Pressure is defined as force per unit area applied to a surface in a direction perpendicular to the surface. Barometric sensor pressure is the force per unit area exerted on Earth’s surface by the mass of air overlying the surface. High pressure indicates more atmospheric air mass over a given area, whereas, low pressure indicates less atmospheric air mass. Barometric pressure is strongly dependent on elevation, and decreases as elevation increases, due to the less overlying air above the surface (shorter column of air) at higher elevations.
- Aeroid barometer- Capacitive element to sense pressure.
- Water-based Barometer- Water is poured into the spout.

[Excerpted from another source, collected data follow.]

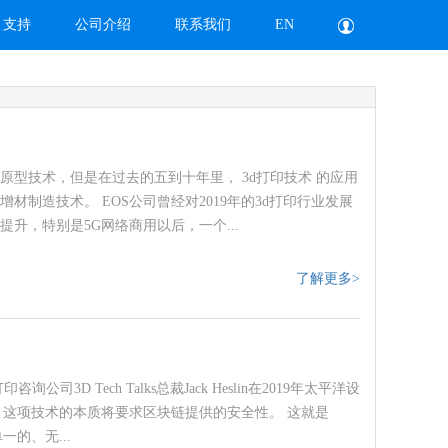
支持
公司介绍
联系我们
EN
原型技术，但是在过去的五到十年里， 3d打印技术 的应用
制造技术。 EOS公司曾经对2019年的3d打印行业发展
，特别是5G网络商用以后，一个...
了解更多>
 Tech Talks总裁Jack Heslin在2019年太平洋设
，这项技术的本质将要求区块链提供的安全性。 这就是
一的、无...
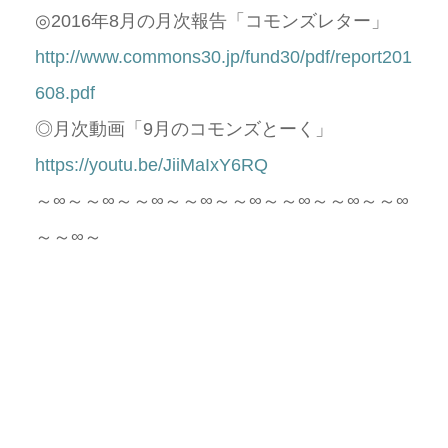
◎
2016
年
8
月の月次報告「コモンズレター」
http://www.commons30.jp/fund30/pdf/report201
608.pdf
◎月次動画「
9
月のコモンズとーく」
https://youtu.be/JiiMaIxY6RQ
～∞～～∞～～∞～～∞～～∞～～∞～～∞～～∞
～～∞～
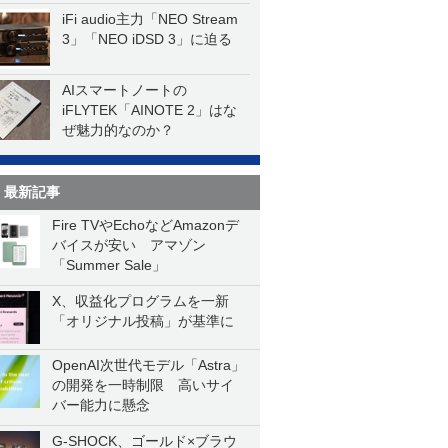
iFi audio主力「NEO Stream
3」「NEO iDSD 3」に迫る
AIスマートノートの
iFLYTEK「AINOTE 2」はな
ぜ魅力的なのか？
最新記事
Fire TVやEchoなどAmazonデ
バイスが安い アマゾン
「Summer Sale」
X、収益化プログラムを一新
「オリジナル投稿」が基準に
OpenAI次世代モデル「Astra」
の開発を一時制限 高いサイ
バー能力に懸念
G-SHOCK、ゴールド×ブラウ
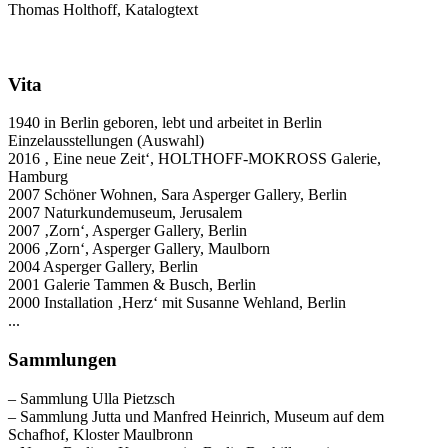
Thomas Holthoff, Katalogtext
Vita
1940 in Berlin geboren, lebt und arbeitet in Berlin
Einzelausstellungen (Auswahl)
2016 ‚ Eine neue Zeit‘, HOLTHOFF-MOKROSS Galerie,
Hamburg
2007 Schöner Wohnen, Sara Asperger Gallery, Berlin
2007 Naturkundemuseum, Jerusalem
2007 ‚Zorn‘, Asperger Gallery, Berlin
2006 ‚Zorn‘, Asperger Gallery, Maulborn
2004 Asperger Gallery, Berlin
2001 Galerie Tammen & Busch, Berlin
2000 Installation ‚Herz‘ mit Susanne Wehland, Berlin
...
Sammlungen
– Sammlung Ulla Pietzsch
– Sammlung Jutta und Manfred Heinrich, Museum auf dem
Schafhof, Kloster Maulbronn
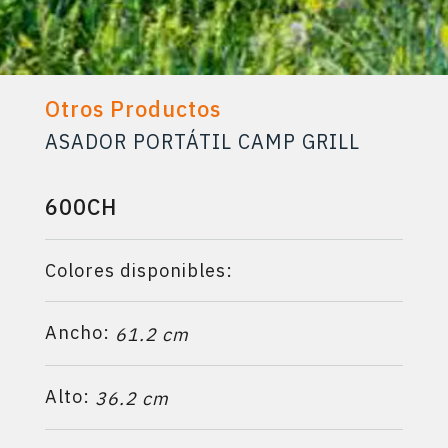
Otros Productos
ASADOR PORTÁTIL CAMP GRILL
600CH
Colores disponibles:
Ancho:
61.2 cm
Alto:
36.2 cm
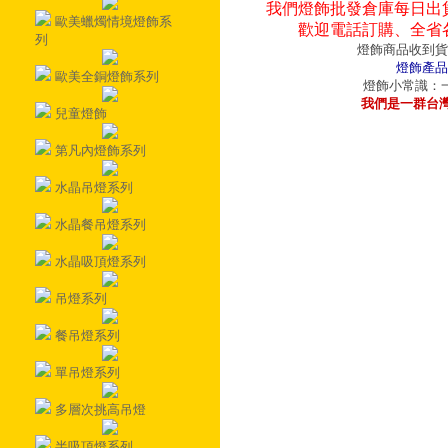
我們燈飾批發倉庫每日出
歐美蠟燭情境燈飾系
歡迎電話訂購、全省
列
燈飾商品收到貨
燈飾產品
歐美全銅燈飾系列
燈飾小常識：一
我們是一群台
兒童燈飾
第凡內燈飾系列
水晶吊燈系列
水晶餐吊燈系列
水晶吸頂燈系列
吊燈系列
餐吊燈系列
單吊燈系列
多層次挑高吊燈
半吸頂燈系列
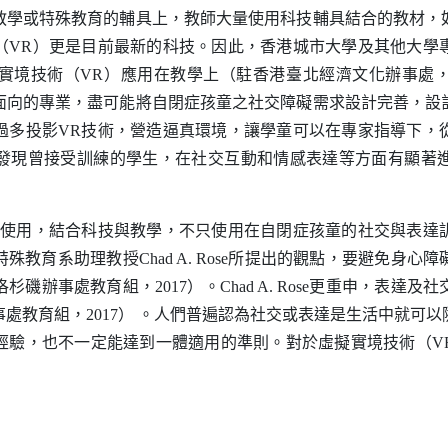
教學或特殊教育的輔具上，教師大量使用科技輔具結合的教材，
（
VR
）更是目前最新的科技。因此，香港城市大學及其他大學
實境技術（
VR
）應用在教學上（駐香港臺北經濟文化辦事處
面向的專業，盡可能將自閉症孩童之社交障礙需求設計完善，設
過多投影
VR
技術，營造逼真環境，讓學童可以在專家指導下，
發現曾接受訓練的學生，在社交互動和情感表達等方面有顯著
使用，結合科技與教學，不只使用在自閉症孩童的社交與表達
特殊教育系助理教授
Chad A. Rose
所提出的觀點，要避免身心障
洛杉磯辦事處教育組，
2017
）。
Chad A. Rose
更重申，表達及社
事處教育組，
2017
）
。人們普遍認為社交或表達是生活中就可以
經驗，也不一定能達到一體適用的準則。對於虛擬實境技術（
V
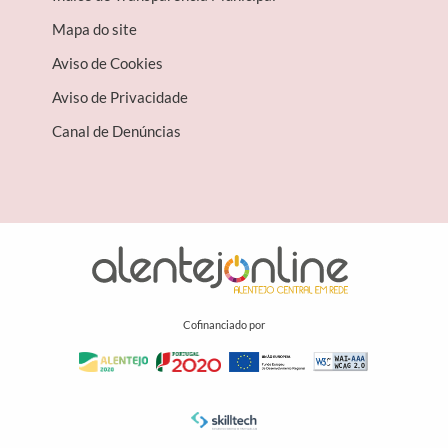
Mapa do site
Aviso de Cookies
Aviso de Privacidade
Canal de Denúncias
Cofinanciado por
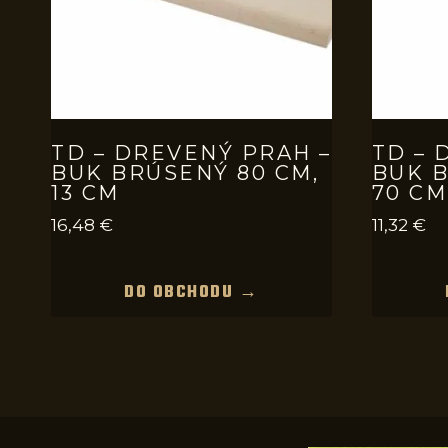
TD – DREVENÝ PRAH –
TD – 
BUK BRÚSENÝ 80 CM,
BUK B
13 CM
70 CM
16,48
€
11,32
€
DO OBCHODU →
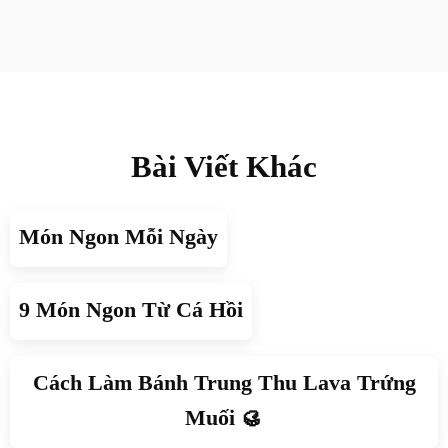
Bài Viết Khác
Món Ngon Mỗi Ngày
9 Món Ngon Từ Cá Hồi
Cách Làm Bánh Trung Thu Lava Trứng
Muối 🥮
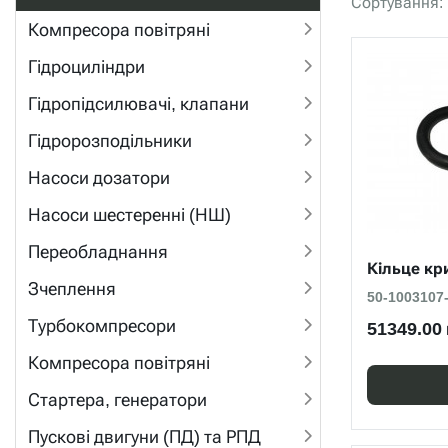
Сортування:
Компресора повітряні
Гідроциліндри
Гідропідсилювачі, клапани
Гідророзподільники
Насоси дозатори
Насоси шестеренні (НШ)
Переобладнання
Кільце кр
Зчеплення
50-1003107
Турбокомпресори
51349.00 
Компресора повітряні
Стартера, генератори
Пускові двигуни (ПД) та РПД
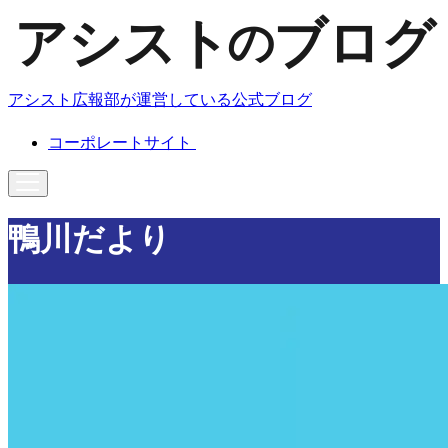
アシスト広報部が運営している公式ブログ
コーポレートサイト
鴨川だより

- Mercury barometer- Mercury is poured in a glass
- Vacuum pump- Vacuum oil is poured
Barometric pressure and the pressure tendency (the change of pressure over time) have been used in weather forecasting since the late 19th century. When used in combination with wind observations, reasonably accurate short-term forecasts can be made. Simultaneous barometric readings from across a network of weather stations allow maps of air pressure to be produced, which were the first form of the modern weather map when created in the 19th century. Isobars, lines of equal pressure, when drawn on such a map, give a contour map showing areas of high and low pressure. Localized high atmospheric pressure acts as a barrier to approaching weather systems, diverting their course. Atmospheric lift caused by low-level wind convergence into the surface brings clouds and sometimes precipitation. The larger the change in pressure, especially if more than 3.5 hPa (0.1 inHg), the greater the change in weather that can be expected. If the pressure drop is rapid, a low pressure is approaching, and there is a greater chance of rain. Rapid pressure raises, such as in the wake of a cold front.